Le parlement bruxellois a adopté vendredi, à l'appui d'une majorité alternative sans le cdH - qui s'est abstenu comme le MR - mais avec les Verts et le reste de l'opposition, une ordonnance portant notamment sur la rémunération et les avantages des élus locaux, mais aussi sur le maintien du dispositif actuel de fixation du nombre de conseillers communaux. 

Le texte prévoyait initialement de geler ce nombre lors du prochain scrutin de 2018, en attendant un débat plus approfondi sur cette question. En commission, les Verts ont proposé de déposer un amendement en séance plénière pour renoncer à ce gel - appliqué par contre au nombre d'échevins - au motif que les élus locaux sont pour la plupart des citoyens non professionnels de la politique. Il y avait consensus parmi les membres présents en commission sur ce modus operandi.

Mais vendredi, le débat sur cet amendement a été houleux.

Dans les chiffres, l'augmentation prévisible du nombre de conseillers communaux à Bruxelles, liée à la démographie, est limitée à quelques-uns. Mais la fébrilité des partis sur les questions de bonne gouvernance et le positionnement des uns et des autres en Wallonie et à Bruxelles à la suite des dossiers Publifin et du Samusocial ont pesé lourdement sur le débat.

Les Verts ont été suivis entre autres par le PS et DéFI, ainsi que par les partis flamands de la majorité (Open Vld, CD&V et sp.a), mais pas par le cdH. Pour les centristes, Benoît Cerexhe a souligné que l'accord de gouvernement engageait la majorité sur la voie de la diminution du nombre de mandataires locaux, conseillers compris.

Selon Emmanuel De Bock (DéFI), le Conseil d'État a émis des réserves quant aux conséquences d'un gel en termes d'égalité: une commune X qui atteindrait le même nombre d'habitants qu'une commune Y n'aurait de facto pas droit au même nombre de conseillers communaux. Certains candidats non élus pourraient introduire un recours parce qu'à nombre égal d'habitants, ils ne bénéficieraient pas du même seuil électoral en fonction de la commune où ils sont élus.
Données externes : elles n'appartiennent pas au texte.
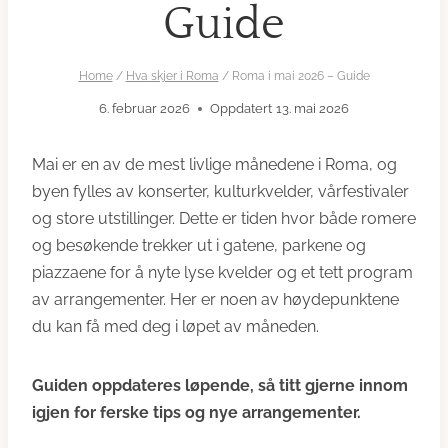
Guide
Home
/
Hva skjer i Roma
/
Roma i mai 2026 – Guide
6. februar 2026
Oppdatert
13. mai 2026
Mai er en av de mest livlige månedene i Roma, og
byen fylles av konserter, kulturkvelder, vårfestivaler
og store utstillinger. Dette er tiden hvor både romere
og besøkende trekker ut i gatene, parkene og
piazzaene for å nyte lyse kvelder og et tett program
av arrangementer. Her er noen av høydepunktene
du kan få med deg i løpet av måneden.
Guiden oppdateres løpende, så titt gjerne innom
igjen for ferske tips og nye arrangementer.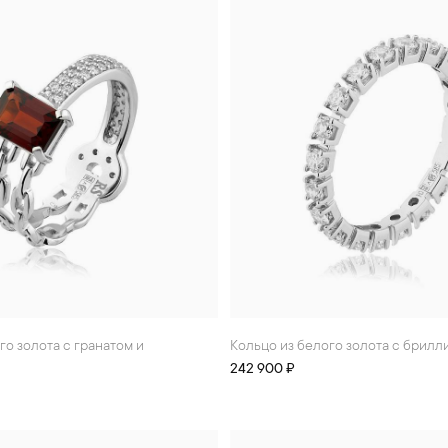
Кольцо из белого золота с брил
242 900 ₽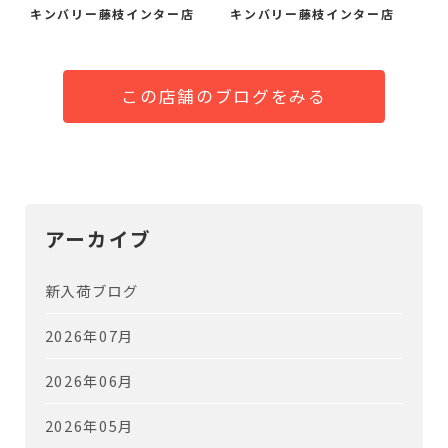
キンバリー藤枝インター店
キンバリー藤枝インター店
この店舗のブログをみる
アーカイブ
新入荷ブログ
2026年07月
2026年06月
2026年05月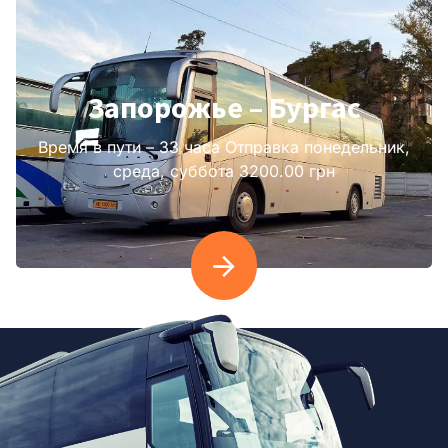
Запорожье – Бургас
Время в пути – 33 часа Отправка понедельник,
среда, суббота 3200.00 грн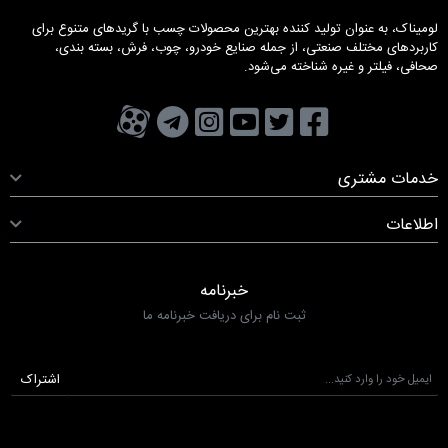
لومیناک، به عنوان تولید کننده بهترین محصولات چسب با گریدهای متنوع برای
کاربردهای مختلف صنعتی، از جمله صنایع خودرو، چوب، فرش، بسته بندی،
صحافی، فیلتر و غیره شناخته می‌شود.
تویتر
فیسبوک
یوتیوب
کانال تلگرام
کانال آپارات
صفحه اینستاگرام
خدمات مشتری
اطلاعات
خبرنامه
ثبت نام برای دریافت خبرنامه ما
اشتراک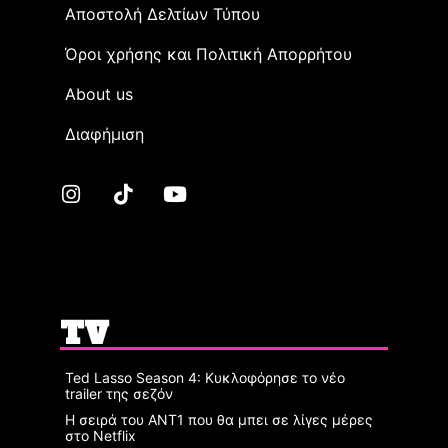
Αποστολή Δελτίων Τύπου
Όροι χρήσης και Πολιτική Απορρήτου
Αbout us
Διαφήμιση
TV
Ted Lasso Season 4: Κυκλοφόρησε το νέο
trailer της σεζόν
Η σειρά του ΑΝΤ1 που θα μπει σε λίγες μέρες
στο Netflix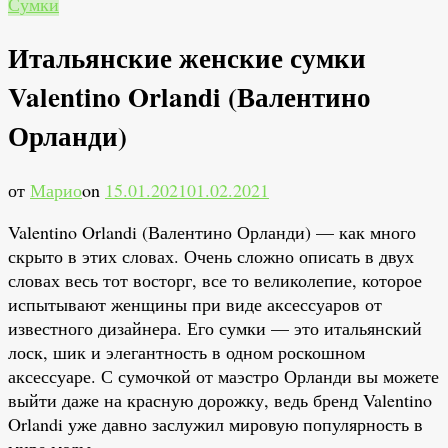
Сумки
Итальянские женские сумки
Valentino Orlandi (Валентино
Орланди)
от
Марио
on
15.01.2021
01.02.2021
Valentino Orlandi (Валентино Орланди) — как много
скрыто в этих словах. Очень сложно описать в двух
словах весь тот восторг, все то великолепие, которое
испытывают женщины при виде аксессуаров от
известного дизайнера. Его сумки — это итальянский
лоск, шик и элегантность в одном роскошном
аксессуаре. С сумочкой от маэстро Орланди вы можете
выйти даже на красную дорожку, ведь бренд Valentino
Orlandi уже давно заслужил мировую популярность в
мире моды.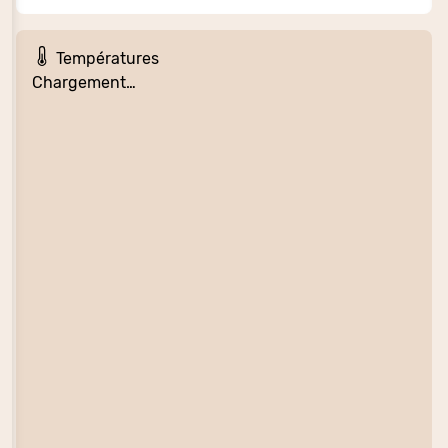
Températures
Chargement…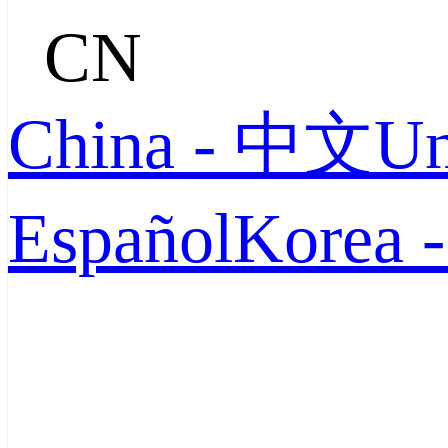
CN
China - 中文
Un
Español
Korea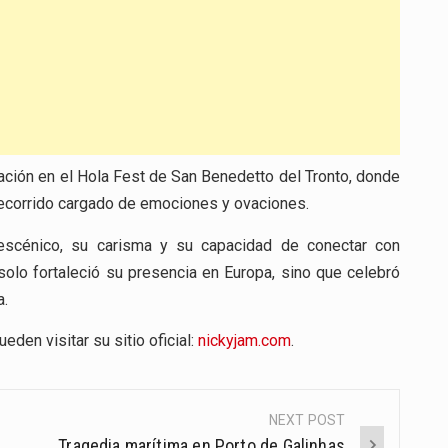
entación en el Hola Fest de San Benedetto del Tronto, donde
 recorrido cargado de emociones y ovaciones.
 escénico, su carisma y su capacidad de conectar con
solo fortaleció su presencia en Europa, sino que celebró
a.
den visitar su sitio oficial:
nickyjam.com
.
NEXT POST
Tragedia marítima en Porto de Galinhas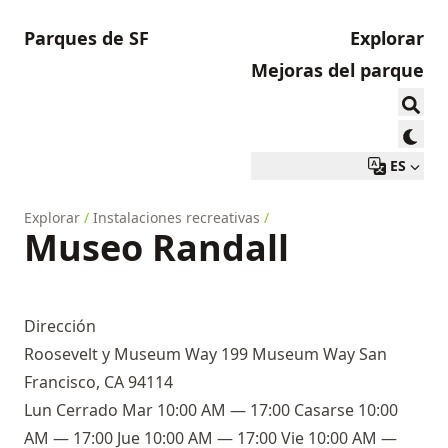
Parques de SF
Explorar
Mejoras del parque
ES
Explorar
/
Instalaciones recreativas
/
Museo Randall
Dirección
Roosevelt y Museum Way 199 Museum Way San
Francisco, CA 94114
Lun Cerrado Mar 10:00 AM — 17:00 Casarse 10:00
AM — 17:00 Jue 10:00 AM — 17:00 Vie 10:00 AM —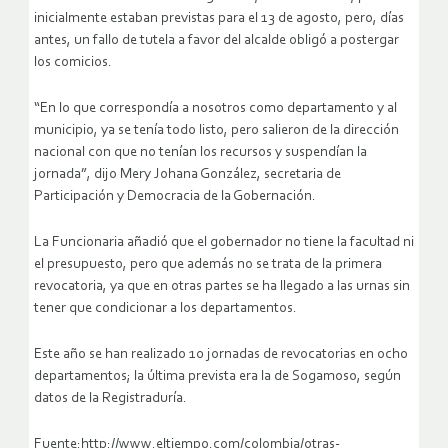
inicialmente estaban previstas para el 13 de agosto, pero, días
antes, un fallo de tutela a favor del alcalde obligó a postergar
los comicios.
“En lo que correspondía a nosotros como departamento y al
municipio, ya se tenía todo listo, pero salieron de la dirección
nacional con que no tenían los recursos y suspendían la
jornada”, dijo Mery Johana González, secretaria de
Participación y Democracia de la Gobernación.
La Funcionaria añadió que el gobernador no tiene la facultad ni
el presupuesto, pero que además no se trata de la primera
revocatoria, ya que en otras partes se ha llegado a las urnas sin
tener que condicionar a los departamentos.
Este año se han realizado 10 jornadas de revocatorias en ocho
departamentos; la última prevista era la de Sogamoso, según
datos de la Registraduría.
Fuente:http://www.eltiempo.com/colombia/otras-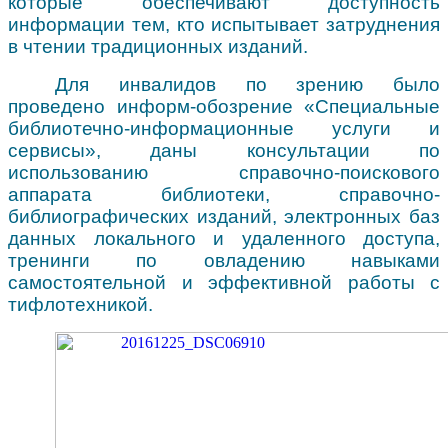
которые обеспечивают доступность
информации тем, кто испытывает затруднения
в чтении традиционных изданий.
Для инвалидов по зрению было
проведено информ-обозрение «Специальные
библиотечно-информационные услуги и
сервисы», даны консультации по
использованию справочно-поискового
аппарата библиотеки, справочно-
библиографических изданий, электронных баз
данных локального и удаленного доступа,
тренинги по овладению навыками
самостоятельной и эффективной работы с
тифлотехникой.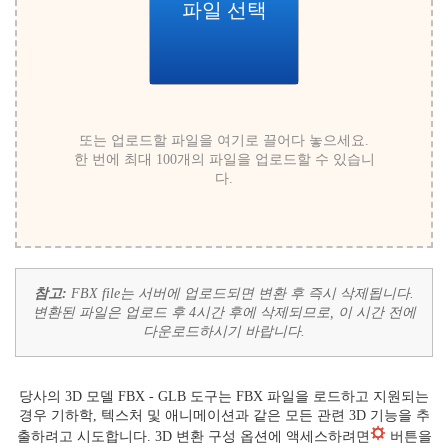
파일 선택
또는 업로드할 파일을 여기로 끌어다 놓으세요.
한 번에 최대 100개의 파일을 업로드할 수 있습니
다.
참고:
FBX file는 서버에 업로드되면 변환 후 즉시 삭제됩니다.
변환된 파일은 업로드 후 4시간 후에 삭제되므로, 이 시간 전에
다운로드하시기 바랍니다.
당사의 3D 모델 FBX - GLB 도구는 FBX 파일을 로드하고 지원되는
경우 기하학, 텍스처 및 애니메이션과 같은 모든 관련 3D 기능을 추
출하려고 시도합니다. 3D 변환 구성 옵션에 액세스하려면
버튼을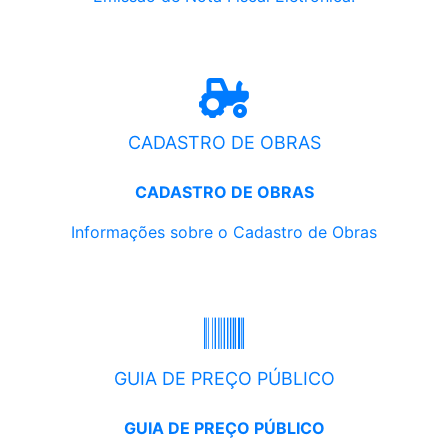
CADASTRO DE OBRAS
CADASTRO DE OBRAS
Informações sobre o Cadastro de Obras
GUIA DE PREÇO PÚBLICO
GUIA DE PREÇO PÚBLICO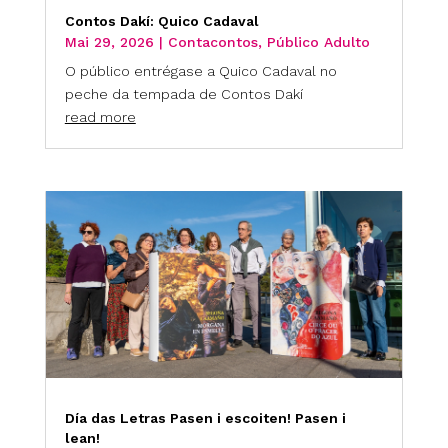
Contos Dakí: Quico Cadaval
Mai 29, 2026
|
Contacontos
,
Público Adulto
O público entrégase a Quico Cadaval no
peche da tempada de Contos Dakí
read more
Día das Letras Pasen i escoiten! Pasen i
lean!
Selon le ministre-président Rudi Vervoort (PS), il y avait un consensus dans la commission ad hoc présidée par Joëlle Milquet (cdH) sur le dépôt et le vote d'un amendement en séance plénière pour ne prévoir de gel que pour le nombre d'échevins, en attendant une discussion approfondie après les prochaines élections communales. "A l'avenir, je demanderai à chaque débat en commission que chaque représentant de groupe politique me produise un mandat écrit", a-t-il averti. Benoît Cerexhe a indiqué qu'il avait averti dès mardi que sa formation ne soutiendrait pas cet amendement.

Pour le MR, Vincent De Wolf a indiqué que les réticences du Conseil d'État ne portaient pas sur un gel temporaire du nombre d'élus en vue du scrutin de 2018. A ses yeux, après le désaccord interne à la majorité à propos du décumul, apparaît celui-ci. "La troisième fois ce sera pour les allocations familiales", a-t-il prédit.

Benoît Cerexhe a toutefois rappelé que le gouvernement actuel tomberait si un nouveau dispositif en matière d'allocations familiales était adopté avec une majorité alternative.